Ultimately these things are all minor although clearly to that BF my travel was a real issue. The tiny day to day annoyances aren’t unless we let them. In the largest scheme of things, they are meaningless. The need to be right, the compulsion to be critical, the obsession with what’s wrong rather than what works all create blisters. If I choose, if we choose, every single piece of this information is a mirror. It shows me my rigidity, my selfishness, my unwillingness to accommodate. This was his mirror, too, but it was up to him to choose to see it. He didn’t. Nor could he adapt. It wasn’t my work to make him change to accommodate me.
It IS my work to take a good, long, hard look at those gifts and burdens passed down to me by my parents. Those include habits, prejudices, assumptions, habits of mind, and a whole slew of both ugly and attractive ways of being. Living in close proximity brings them all to the surface. Each of us chooses someone to hang out with who reflects a combination of our best and worst. Internet dating sites are chock full of folks who cannot adapt, will not adapt, and expect others to change to accommodate them. It’s a fine recipe for a very lonely life.
We eventually had our own separate living arrangements again. We both moved on. Part of this invited me to question whether or not at some point, I really want to live alone for the rest of my life and have play time with a lover or if there is a potentially permanent arrangement whereby I share the same house with someone. When I live alone, I have no feedback. Feedback is essential for growth. Growth is downright damned uncomfortable. However, without it I stagnate, and get entrenched in my way of being. It’s an invitation to become self-righteous. We have plenty of that already.

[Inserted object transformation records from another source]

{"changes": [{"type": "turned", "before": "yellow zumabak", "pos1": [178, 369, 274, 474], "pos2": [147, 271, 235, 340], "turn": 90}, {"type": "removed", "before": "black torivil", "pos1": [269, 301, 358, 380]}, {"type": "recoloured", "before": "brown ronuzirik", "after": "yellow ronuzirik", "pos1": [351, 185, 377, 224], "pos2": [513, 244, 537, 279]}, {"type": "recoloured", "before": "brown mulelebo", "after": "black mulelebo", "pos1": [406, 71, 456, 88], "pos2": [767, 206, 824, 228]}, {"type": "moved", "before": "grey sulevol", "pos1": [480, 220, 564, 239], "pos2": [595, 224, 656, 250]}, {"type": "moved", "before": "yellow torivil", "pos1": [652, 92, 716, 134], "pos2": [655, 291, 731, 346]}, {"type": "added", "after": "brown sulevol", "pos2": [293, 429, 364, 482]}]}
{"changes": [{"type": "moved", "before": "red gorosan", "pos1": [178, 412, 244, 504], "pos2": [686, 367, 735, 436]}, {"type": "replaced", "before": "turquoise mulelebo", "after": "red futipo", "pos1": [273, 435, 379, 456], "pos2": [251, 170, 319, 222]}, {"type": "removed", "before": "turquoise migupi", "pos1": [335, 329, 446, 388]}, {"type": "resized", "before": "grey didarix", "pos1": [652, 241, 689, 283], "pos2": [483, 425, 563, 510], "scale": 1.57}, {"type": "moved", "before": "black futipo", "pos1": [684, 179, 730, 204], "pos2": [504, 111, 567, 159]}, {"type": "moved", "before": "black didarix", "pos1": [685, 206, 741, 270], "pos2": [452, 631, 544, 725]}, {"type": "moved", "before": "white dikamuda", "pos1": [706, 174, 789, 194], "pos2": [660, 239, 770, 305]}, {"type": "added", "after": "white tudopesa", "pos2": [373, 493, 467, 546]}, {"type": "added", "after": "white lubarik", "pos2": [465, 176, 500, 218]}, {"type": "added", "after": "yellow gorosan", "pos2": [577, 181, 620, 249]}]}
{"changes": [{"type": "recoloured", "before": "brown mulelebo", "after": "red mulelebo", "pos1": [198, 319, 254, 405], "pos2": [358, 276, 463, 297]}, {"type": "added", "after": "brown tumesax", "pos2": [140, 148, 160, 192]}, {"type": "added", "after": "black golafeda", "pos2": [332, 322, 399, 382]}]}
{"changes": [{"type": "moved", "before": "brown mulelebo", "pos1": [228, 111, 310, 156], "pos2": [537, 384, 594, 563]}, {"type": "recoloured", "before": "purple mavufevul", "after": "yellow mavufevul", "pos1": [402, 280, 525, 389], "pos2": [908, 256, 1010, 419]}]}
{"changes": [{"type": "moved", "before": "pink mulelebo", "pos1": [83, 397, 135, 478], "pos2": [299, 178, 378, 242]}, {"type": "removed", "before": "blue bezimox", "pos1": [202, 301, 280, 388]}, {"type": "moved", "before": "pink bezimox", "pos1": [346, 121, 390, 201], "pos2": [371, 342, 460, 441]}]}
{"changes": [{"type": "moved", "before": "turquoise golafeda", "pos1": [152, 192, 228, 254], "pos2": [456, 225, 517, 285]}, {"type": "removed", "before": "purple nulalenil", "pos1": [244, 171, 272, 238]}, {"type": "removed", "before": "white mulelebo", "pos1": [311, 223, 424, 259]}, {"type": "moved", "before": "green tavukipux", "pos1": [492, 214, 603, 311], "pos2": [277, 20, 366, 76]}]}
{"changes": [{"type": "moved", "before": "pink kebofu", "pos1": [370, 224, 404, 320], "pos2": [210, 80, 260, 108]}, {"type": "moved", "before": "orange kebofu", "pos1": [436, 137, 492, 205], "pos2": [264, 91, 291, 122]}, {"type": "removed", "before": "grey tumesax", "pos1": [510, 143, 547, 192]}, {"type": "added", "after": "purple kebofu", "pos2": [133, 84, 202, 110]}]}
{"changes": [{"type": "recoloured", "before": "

A blister is nothing more than an opportunity to see differently. We see them all the time in society, in our relationships with ourselves, at work, in our interpersonal connections. They don’t have to fester. It’s inevitable that humans are going to chafe in close proximity. We’re supposed to. That’s the only way we can grow. Community can only happen when we learn to cooperate, and that begins in our most intimate spaces. Learning to let go of the hot spots makes us open, soft and curious.
Or we can stay blistered, barnacled and bitter that the world doesn’t bend over backwards to accommodate us.